Omit all pictures, then retype the data exactly as given.

#### Supplied data ####

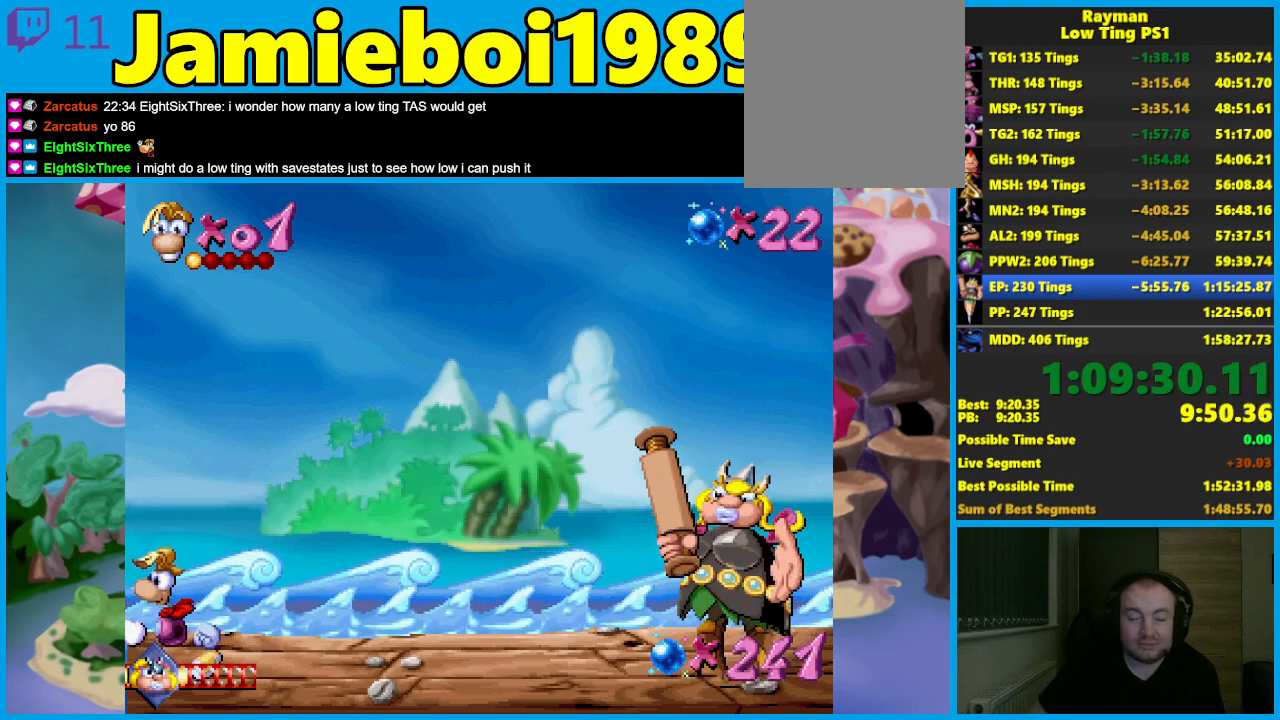
{"buttons": [], "left_stick": "left", "button_events": []}
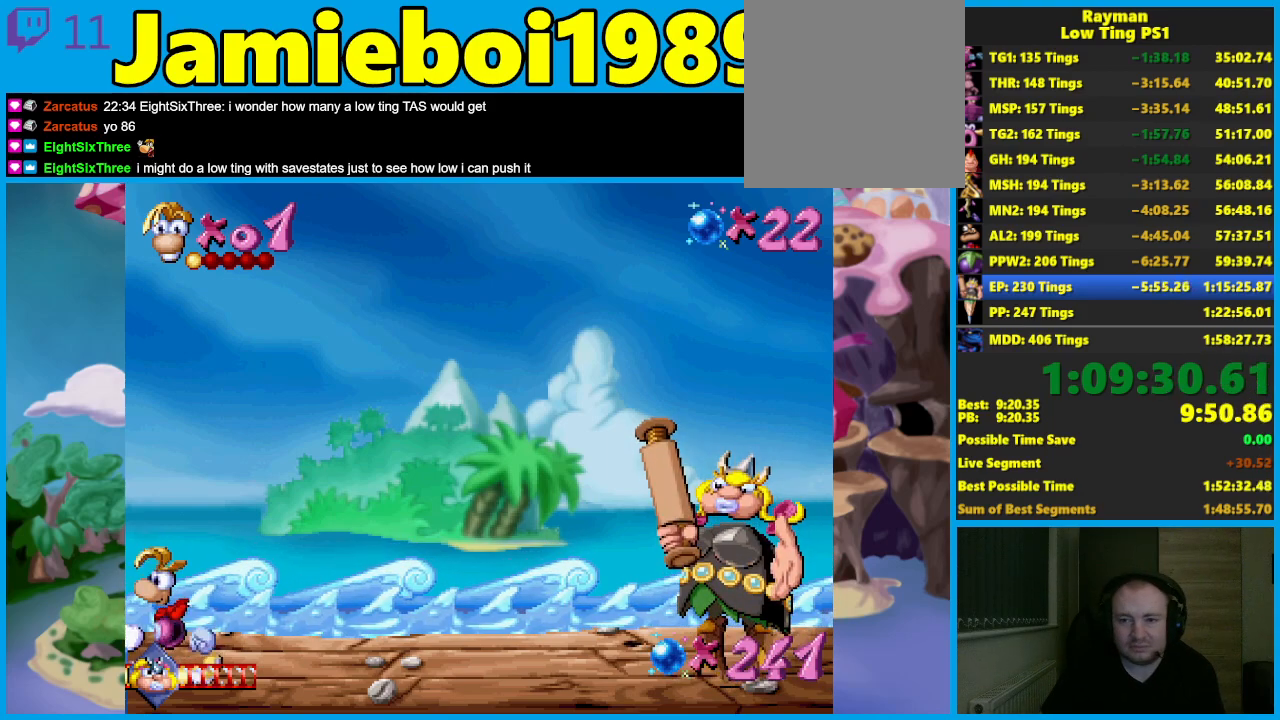
{"buttons": [], "left_stick": "left", "button_events": []}
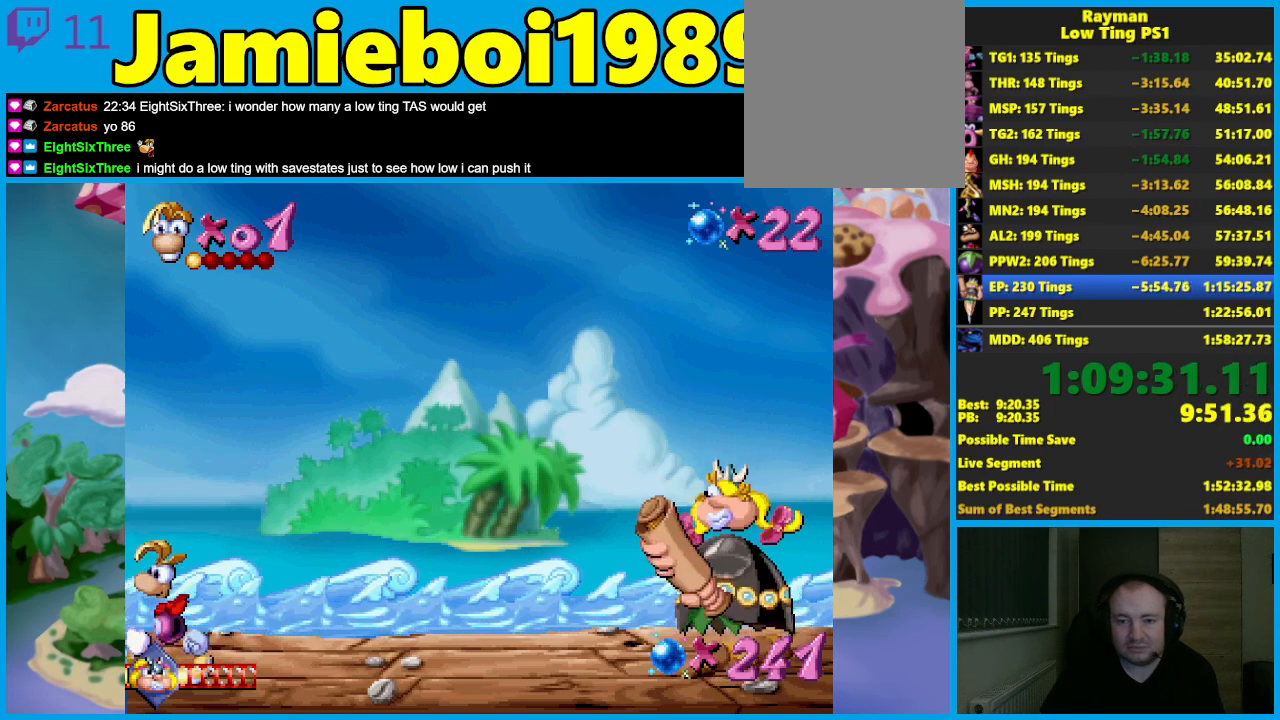
{"buttons": [], "left_stick": "left", "button_events": []}
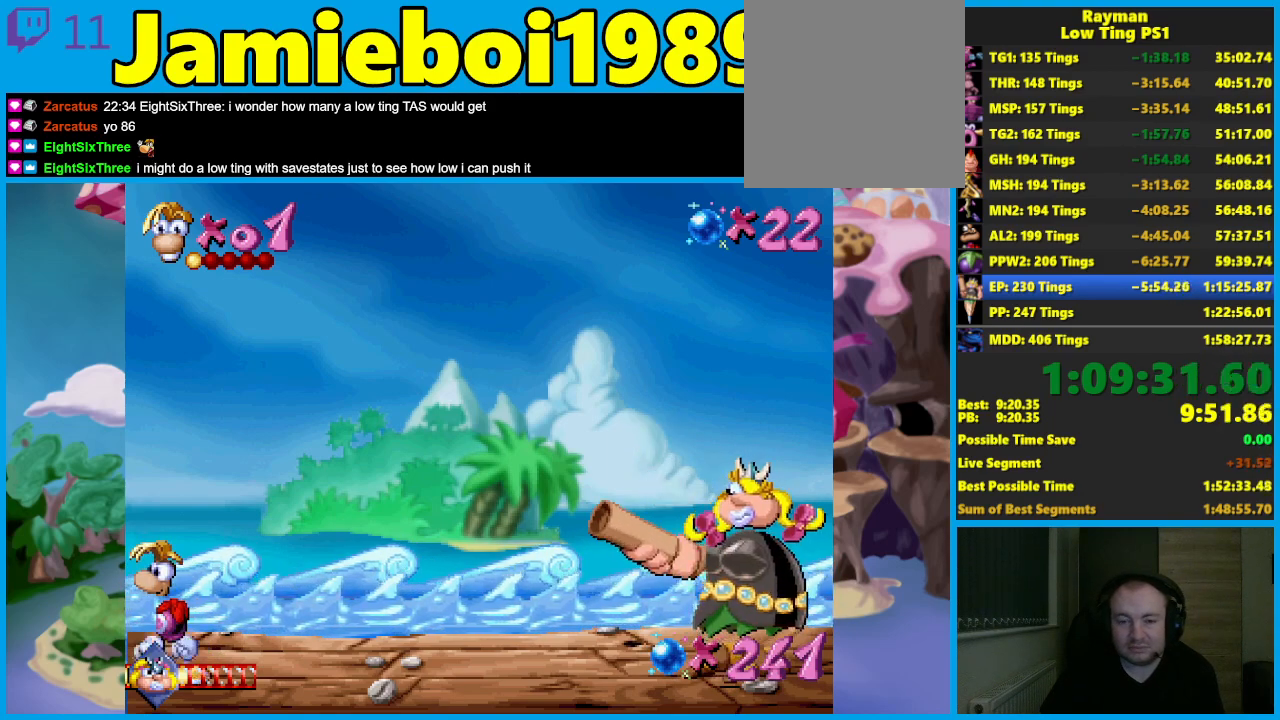
{"buttons": [], "left_stick": "left", "button_events": []}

####

→ **Answer for this exercise**
{"buttons": [], "left_stick": "left", "button_events": []}
{"buttons": [], "left_stick": "left", "button_events": []}
{"buttons": [], "left_stick": "left", "button_events": []}
{"buttons": [], "left_stick": "left", "button_events": []}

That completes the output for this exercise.